Table 6.3: Coefficients from GLM (with and without interaction term) and GPLM, $ t$-values in parentheses.
4pt
  Coeff. Coeff. Coeff.
previous 0.974 ( 3.99) 0.954 ( 3.91) 0.974 ( 3.90)
employed 0.783 ( 3.34) 0.765 ( 3.26) 0.753 ( 3.17)
duration -0.048 (-4.04) -0.050 (-4.15) -0.050 (-4.35)
amount 0.092 (-0.12) 1.405 (-1.09) -- --
age 0.989 ( 1.93) 2.785 ( 1.82) -- --
interaction -- -- -3.355 (-1.26) -- --
constant 0.916 ( 2.40) 0.275 ( 0.44) -- --
  GLM GLM (interaction) GPLM


The obtained significance levels for the test (computed for all three test statistics $ {R}^\mu$, $ \widetilde{R}^\mu$ and $ \widetilde{R}_o^\mu$) can be found in the component alpha of the result g. Note that the approximations $ \widetilde{R}^\mu$ and $ \widetilde{R}_o^\mu$ (the latter in particular) may give bad results when the sample size $ n$ is small. If we run the test with random seed 742742 and nboot=250 we get:

Contents of alpha
  [1,]  0.035857 
  [2,]  0.035857 
  [3,]  0.043825
The hypothesis GLM can hence be rejected (at 5% level for $ {R}^\mu$, $ \widetilde{R}^\mu$, $ \widetilde{R}_o^\mu$).

It is also possible to test more complicated GLMs against the GPLM. For example, the nonlinear influence of amount and age could be caused by an interaction of these two variables. Consider now the GLM hypothesis $ G(X^T\beta + T^T\gamma + \delta\, t_1\cdotp t_2 +c)$. The code for this test needs to define an optional design matrix tdesign which is used instead of the default t~matrix(n) in the previous test. The essential changes are as follows:

  tdesign=t~prod(t,2)~matrix(n)
  opt=gplmopt("tdesign",tdesign,opt)
  g=gplmbootstraptest("bilo",x,t,y,h,nboot,opt)
13340 XAGgplm06.xpl

The resulting coefficients for the GLM can be found in the middle column of Table 6.3. Performing the test with random seed 742742 and nboot=250 yields:
  Contents of alpha
  [1,]    0.052 
  [2,]    0.056 
  [3,]    0.064
The hypothesis, that the correct specification is a GLM with interaction term, can hence be rejected as well (now at 10% level for $ {R}^\mu$, $ \widetilde{R}^\mu$, $ \widetilde{R}_o^\mu$).

Note that 13345 gplmbootstraptest also prints a warning, if missing values occurred in the bootstrap procedure.
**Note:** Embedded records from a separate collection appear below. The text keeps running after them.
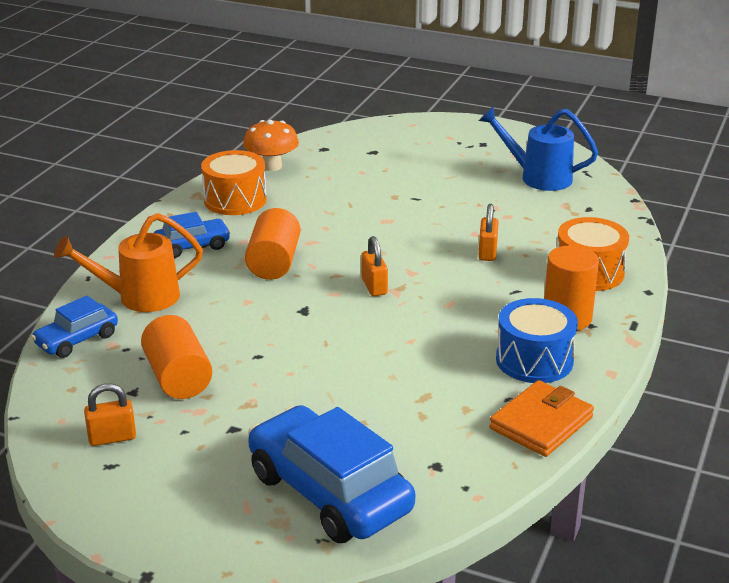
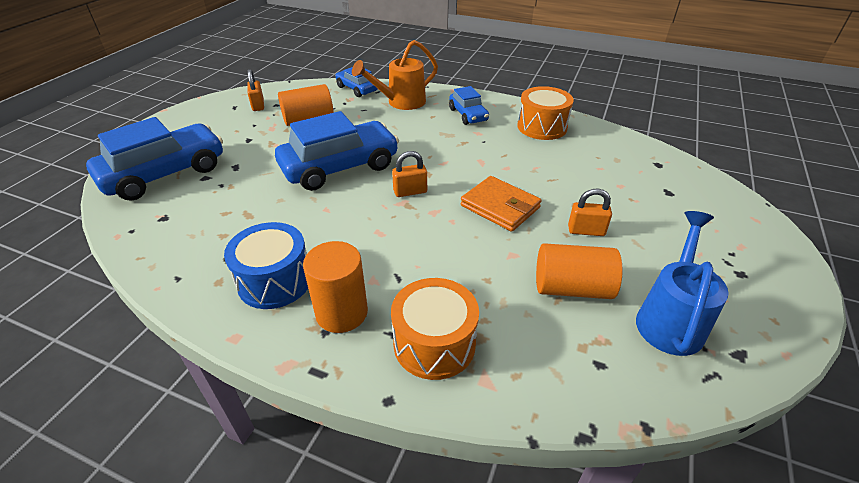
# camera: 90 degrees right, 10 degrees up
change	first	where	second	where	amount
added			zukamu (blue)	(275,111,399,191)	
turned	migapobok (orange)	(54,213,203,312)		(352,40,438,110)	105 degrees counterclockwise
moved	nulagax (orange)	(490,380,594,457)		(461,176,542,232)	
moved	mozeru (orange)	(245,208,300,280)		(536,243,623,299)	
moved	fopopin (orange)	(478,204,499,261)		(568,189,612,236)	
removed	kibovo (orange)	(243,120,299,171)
In our last example we have:

  [1,] ======================================================
  [2,]  WARNING!
  [3,] ======================================================
  [4,]  Missing values in bootstrap encountered!
  [5,]  The actually used bootstrap sample sizes are:
  [6,]    nboot[1] =          249  ( 99.60%)
  [7,]    nboot[2] =          249  ( 99.60%)
  [8,]    nboot[3] =          249  ( 99.60%)
  [9,] ======================================================
Missing values are mostly due to numerical errors when the sample size is small or the dataset contains outliers.